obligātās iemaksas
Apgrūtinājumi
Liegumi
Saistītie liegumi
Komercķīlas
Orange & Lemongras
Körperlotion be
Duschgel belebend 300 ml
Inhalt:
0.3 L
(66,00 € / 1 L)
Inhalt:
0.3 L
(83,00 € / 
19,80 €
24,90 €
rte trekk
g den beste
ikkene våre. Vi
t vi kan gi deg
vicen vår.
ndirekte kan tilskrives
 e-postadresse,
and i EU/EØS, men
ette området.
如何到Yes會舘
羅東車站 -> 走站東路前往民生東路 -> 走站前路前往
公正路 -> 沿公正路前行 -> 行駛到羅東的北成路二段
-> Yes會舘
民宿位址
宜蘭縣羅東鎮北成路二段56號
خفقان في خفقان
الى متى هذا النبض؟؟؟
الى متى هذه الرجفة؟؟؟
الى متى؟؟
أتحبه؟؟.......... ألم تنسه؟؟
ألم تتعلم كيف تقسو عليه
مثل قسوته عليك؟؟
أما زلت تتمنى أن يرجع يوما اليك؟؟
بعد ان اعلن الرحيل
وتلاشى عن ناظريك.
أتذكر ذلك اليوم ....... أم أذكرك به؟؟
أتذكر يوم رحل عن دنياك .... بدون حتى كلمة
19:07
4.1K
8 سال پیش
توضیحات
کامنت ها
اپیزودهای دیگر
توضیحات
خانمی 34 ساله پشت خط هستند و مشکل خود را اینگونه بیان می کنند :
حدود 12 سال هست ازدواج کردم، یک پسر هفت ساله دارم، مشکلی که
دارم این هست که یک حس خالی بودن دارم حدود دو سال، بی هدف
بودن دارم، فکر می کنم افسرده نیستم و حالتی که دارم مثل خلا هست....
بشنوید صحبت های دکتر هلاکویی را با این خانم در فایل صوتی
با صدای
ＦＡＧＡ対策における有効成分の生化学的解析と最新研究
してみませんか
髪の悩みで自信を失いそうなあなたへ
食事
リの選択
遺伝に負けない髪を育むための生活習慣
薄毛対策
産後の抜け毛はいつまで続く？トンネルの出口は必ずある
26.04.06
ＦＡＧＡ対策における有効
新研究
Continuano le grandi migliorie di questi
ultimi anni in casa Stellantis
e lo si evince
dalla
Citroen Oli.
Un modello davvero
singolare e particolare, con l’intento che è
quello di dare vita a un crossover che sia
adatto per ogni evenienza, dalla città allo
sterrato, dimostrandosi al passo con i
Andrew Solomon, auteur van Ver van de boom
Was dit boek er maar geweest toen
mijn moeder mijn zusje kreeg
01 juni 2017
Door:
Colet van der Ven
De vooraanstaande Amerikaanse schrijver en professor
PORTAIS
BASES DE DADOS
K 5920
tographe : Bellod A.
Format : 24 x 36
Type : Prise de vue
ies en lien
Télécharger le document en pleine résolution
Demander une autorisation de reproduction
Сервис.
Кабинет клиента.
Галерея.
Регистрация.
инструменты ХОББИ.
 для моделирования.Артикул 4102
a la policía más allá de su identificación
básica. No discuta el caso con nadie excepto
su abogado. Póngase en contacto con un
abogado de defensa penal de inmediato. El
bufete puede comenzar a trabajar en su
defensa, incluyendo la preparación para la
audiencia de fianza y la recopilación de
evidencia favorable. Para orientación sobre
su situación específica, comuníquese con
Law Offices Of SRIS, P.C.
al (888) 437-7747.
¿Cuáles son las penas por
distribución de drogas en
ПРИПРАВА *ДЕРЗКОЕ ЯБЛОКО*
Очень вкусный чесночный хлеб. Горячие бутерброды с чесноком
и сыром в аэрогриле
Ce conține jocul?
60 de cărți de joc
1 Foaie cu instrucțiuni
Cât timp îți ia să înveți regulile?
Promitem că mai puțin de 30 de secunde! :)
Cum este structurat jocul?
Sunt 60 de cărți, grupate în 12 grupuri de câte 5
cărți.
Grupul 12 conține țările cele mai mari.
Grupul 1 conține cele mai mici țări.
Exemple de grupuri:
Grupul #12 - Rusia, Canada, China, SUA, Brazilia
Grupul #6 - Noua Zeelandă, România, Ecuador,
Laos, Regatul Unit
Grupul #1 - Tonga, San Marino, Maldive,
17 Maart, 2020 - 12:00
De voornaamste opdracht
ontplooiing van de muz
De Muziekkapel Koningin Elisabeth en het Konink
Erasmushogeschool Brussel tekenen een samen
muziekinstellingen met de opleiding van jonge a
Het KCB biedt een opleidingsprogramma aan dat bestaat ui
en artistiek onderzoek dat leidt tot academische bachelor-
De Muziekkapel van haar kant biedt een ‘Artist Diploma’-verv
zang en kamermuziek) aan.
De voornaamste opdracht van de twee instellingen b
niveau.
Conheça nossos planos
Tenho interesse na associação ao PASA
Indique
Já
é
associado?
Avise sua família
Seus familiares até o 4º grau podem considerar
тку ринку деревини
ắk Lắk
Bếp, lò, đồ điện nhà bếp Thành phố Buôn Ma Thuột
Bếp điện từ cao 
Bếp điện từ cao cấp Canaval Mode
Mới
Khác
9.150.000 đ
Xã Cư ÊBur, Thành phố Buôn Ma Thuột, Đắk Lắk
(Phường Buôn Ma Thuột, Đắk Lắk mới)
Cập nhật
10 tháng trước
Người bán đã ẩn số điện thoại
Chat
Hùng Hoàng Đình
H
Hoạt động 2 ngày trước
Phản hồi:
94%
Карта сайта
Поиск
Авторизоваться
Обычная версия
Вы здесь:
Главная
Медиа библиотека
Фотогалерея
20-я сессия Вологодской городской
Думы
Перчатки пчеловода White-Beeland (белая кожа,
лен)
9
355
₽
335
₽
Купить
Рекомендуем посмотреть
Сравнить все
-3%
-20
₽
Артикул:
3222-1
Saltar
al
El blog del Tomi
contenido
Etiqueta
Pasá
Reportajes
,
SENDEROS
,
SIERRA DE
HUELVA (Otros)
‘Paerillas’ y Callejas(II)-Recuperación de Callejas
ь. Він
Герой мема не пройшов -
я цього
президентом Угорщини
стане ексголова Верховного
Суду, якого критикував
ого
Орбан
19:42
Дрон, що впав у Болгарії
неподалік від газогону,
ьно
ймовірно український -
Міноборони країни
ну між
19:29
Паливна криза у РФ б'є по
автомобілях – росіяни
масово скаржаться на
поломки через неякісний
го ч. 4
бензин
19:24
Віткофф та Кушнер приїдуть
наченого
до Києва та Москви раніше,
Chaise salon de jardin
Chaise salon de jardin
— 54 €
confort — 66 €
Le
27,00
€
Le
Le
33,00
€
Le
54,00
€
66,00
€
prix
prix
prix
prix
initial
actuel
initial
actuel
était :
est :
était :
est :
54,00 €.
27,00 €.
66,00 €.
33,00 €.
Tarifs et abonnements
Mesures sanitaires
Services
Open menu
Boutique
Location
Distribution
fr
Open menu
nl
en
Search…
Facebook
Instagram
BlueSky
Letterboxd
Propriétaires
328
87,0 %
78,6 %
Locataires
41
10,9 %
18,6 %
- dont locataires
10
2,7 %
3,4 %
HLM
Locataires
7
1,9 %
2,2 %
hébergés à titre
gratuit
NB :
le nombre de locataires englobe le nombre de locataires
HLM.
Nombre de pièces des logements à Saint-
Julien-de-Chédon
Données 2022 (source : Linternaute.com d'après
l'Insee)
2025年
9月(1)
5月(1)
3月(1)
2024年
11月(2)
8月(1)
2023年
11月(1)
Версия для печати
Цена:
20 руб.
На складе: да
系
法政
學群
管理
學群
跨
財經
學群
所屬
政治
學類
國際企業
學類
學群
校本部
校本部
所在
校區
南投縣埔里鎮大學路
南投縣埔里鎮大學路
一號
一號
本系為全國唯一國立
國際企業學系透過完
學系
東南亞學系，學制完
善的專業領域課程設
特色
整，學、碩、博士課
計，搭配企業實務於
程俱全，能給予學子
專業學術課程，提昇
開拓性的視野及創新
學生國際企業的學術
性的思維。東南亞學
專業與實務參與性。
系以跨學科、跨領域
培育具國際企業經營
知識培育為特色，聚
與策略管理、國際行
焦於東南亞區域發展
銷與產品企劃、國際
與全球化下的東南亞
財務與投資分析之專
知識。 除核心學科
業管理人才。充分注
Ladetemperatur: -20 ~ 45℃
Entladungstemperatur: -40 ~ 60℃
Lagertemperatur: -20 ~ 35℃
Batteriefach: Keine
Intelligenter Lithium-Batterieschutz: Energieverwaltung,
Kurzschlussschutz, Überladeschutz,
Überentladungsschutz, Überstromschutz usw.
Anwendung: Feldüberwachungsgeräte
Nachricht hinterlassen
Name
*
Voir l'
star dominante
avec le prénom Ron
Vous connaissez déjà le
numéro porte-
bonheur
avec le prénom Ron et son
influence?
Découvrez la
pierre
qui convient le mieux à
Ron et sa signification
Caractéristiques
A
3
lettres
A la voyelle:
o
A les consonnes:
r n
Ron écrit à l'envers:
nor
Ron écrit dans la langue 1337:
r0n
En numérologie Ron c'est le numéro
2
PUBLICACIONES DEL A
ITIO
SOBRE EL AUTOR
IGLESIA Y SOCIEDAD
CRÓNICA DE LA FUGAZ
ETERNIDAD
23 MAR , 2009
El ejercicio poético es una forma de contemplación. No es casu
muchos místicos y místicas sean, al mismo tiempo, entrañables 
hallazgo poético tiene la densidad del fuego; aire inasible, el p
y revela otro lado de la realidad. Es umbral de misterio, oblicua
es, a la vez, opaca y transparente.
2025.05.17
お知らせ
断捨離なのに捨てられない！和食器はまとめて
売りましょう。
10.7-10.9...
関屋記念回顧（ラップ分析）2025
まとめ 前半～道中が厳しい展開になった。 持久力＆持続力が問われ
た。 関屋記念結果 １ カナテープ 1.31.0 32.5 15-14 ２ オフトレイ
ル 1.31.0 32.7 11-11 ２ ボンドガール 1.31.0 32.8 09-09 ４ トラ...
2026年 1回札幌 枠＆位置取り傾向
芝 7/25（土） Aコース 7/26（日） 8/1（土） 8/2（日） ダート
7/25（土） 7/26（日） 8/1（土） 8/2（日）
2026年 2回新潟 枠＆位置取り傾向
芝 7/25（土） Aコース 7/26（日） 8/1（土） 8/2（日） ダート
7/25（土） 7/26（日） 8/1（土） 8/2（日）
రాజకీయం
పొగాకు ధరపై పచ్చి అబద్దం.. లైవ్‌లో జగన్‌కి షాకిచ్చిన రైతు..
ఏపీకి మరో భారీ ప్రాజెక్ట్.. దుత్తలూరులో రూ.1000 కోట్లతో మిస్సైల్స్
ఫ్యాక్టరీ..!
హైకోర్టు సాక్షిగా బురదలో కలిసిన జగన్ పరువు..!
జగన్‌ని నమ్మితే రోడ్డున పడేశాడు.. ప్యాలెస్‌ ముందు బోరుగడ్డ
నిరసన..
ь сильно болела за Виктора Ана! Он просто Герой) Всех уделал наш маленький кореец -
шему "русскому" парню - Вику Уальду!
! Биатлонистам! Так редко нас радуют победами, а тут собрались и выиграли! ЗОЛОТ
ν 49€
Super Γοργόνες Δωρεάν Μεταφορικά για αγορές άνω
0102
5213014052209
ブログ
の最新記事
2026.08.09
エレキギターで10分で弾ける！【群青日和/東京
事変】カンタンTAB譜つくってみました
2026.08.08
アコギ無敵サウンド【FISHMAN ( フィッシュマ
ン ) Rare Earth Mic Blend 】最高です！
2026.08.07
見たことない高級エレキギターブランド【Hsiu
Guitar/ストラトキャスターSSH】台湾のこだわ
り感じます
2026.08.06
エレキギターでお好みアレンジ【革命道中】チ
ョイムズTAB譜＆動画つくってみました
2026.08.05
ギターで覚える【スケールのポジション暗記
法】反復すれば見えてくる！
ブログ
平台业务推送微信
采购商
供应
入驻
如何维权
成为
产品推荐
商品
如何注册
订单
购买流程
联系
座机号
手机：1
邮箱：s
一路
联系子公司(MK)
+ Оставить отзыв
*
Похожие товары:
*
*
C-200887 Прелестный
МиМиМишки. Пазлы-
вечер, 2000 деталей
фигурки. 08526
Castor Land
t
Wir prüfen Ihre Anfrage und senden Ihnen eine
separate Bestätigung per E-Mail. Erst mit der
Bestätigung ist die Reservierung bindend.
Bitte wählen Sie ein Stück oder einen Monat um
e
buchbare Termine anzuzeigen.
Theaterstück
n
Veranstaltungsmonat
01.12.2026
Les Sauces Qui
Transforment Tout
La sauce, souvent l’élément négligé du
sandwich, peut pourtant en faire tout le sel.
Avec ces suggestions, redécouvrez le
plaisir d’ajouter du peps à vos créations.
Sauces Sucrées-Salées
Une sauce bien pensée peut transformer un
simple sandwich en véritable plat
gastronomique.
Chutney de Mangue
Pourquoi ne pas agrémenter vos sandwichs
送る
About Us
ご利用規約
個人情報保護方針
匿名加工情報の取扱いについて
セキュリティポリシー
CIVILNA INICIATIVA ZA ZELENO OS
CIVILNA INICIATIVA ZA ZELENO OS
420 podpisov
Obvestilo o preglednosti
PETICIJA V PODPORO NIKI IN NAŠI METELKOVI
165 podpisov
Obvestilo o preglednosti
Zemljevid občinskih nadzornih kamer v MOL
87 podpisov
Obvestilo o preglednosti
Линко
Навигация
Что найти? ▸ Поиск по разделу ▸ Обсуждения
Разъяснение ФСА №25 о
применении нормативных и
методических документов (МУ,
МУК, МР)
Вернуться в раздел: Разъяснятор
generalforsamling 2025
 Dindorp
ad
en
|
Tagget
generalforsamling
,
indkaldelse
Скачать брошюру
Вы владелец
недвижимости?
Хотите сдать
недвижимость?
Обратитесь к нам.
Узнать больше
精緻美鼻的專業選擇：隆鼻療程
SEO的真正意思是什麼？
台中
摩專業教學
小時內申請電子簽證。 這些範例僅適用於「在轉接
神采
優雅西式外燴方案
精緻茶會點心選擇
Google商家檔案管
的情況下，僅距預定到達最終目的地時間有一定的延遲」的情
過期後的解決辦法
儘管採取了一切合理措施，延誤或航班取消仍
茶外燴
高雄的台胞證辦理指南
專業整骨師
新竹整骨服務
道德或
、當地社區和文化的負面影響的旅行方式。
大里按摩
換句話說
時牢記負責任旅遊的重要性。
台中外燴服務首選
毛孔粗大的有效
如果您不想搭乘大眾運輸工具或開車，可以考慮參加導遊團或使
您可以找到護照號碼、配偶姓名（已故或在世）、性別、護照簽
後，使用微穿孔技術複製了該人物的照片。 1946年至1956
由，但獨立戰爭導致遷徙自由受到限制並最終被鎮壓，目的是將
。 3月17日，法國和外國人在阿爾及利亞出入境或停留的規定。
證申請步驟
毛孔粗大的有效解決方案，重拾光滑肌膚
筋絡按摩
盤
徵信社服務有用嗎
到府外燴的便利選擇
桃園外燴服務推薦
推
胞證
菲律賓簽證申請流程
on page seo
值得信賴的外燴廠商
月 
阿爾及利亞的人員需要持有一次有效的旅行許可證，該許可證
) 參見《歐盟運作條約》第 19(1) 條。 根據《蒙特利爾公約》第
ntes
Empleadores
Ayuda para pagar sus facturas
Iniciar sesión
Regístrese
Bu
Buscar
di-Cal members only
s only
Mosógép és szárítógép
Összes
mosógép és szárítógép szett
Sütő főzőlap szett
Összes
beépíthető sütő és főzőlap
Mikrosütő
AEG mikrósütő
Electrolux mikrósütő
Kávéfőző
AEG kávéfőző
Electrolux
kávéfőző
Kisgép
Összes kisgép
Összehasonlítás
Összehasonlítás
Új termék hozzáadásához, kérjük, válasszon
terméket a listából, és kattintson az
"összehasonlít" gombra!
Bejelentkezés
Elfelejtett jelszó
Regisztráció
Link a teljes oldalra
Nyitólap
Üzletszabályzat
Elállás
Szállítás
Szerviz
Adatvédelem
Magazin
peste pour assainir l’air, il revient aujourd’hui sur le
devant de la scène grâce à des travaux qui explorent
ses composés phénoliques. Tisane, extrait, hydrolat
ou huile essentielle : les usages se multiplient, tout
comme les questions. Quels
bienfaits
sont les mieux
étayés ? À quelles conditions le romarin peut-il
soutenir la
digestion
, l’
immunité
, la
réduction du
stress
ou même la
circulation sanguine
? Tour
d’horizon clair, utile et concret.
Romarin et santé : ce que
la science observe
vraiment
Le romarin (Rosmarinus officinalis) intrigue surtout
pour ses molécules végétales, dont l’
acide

*Work instruction*
Copy out each line of the material that holds the word "أتذكر".

*Worked solution*
أتذكر ذلك اليوم ....... أم أذكرك به؟؟
أتذكر يوم رحل عن دنياك .... بدون حتى كلمة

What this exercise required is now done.